■ **WORK INSTRUCTIONS**: Using the listing, work out the number of lines where "kost" shows up, and answer with that number alone.

■ **PROVIDED RECORDS**:
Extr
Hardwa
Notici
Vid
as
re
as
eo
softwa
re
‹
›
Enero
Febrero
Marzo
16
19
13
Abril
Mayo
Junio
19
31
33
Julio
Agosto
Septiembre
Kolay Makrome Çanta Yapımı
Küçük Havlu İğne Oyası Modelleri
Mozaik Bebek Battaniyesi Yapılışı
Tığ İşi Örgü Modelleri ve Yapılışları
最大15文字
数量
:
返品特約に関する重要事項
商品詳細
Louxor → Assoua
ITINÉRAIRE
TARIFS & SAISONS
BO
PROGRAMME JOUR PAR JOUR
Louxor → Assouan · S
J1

--

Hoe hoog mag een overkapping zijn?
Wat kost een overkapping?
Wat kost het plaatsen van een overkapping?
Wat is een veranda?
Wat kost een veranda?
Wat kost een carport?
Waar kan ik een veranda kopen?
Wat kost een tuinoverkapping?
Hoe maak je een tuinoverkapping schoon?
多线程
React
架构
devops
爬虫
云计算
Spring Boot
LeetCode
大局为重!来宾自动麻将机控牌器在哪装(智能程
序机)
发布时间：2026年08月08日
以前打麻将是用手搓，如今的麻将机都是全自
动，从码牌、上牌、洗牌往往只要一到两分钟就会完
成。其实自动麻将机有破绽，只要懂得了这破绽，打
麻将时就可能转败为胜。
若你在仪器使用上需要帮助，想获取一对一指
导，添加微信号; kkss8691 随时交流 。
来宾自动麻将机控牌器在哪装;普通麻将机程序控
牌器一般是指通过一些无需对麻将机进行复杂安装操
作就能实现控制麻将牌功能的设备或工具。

...

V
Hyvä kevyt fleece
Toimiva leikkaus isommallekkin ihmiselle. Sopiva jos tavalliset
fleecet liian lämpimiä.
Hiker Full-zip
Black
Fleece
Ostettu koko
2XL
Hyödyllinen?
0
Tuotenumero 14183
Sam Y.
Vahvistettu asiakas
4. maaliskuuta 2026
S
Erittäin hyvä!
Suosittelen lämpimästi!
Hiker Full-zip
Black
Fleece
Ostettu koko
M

■ **RESPONSE**: 5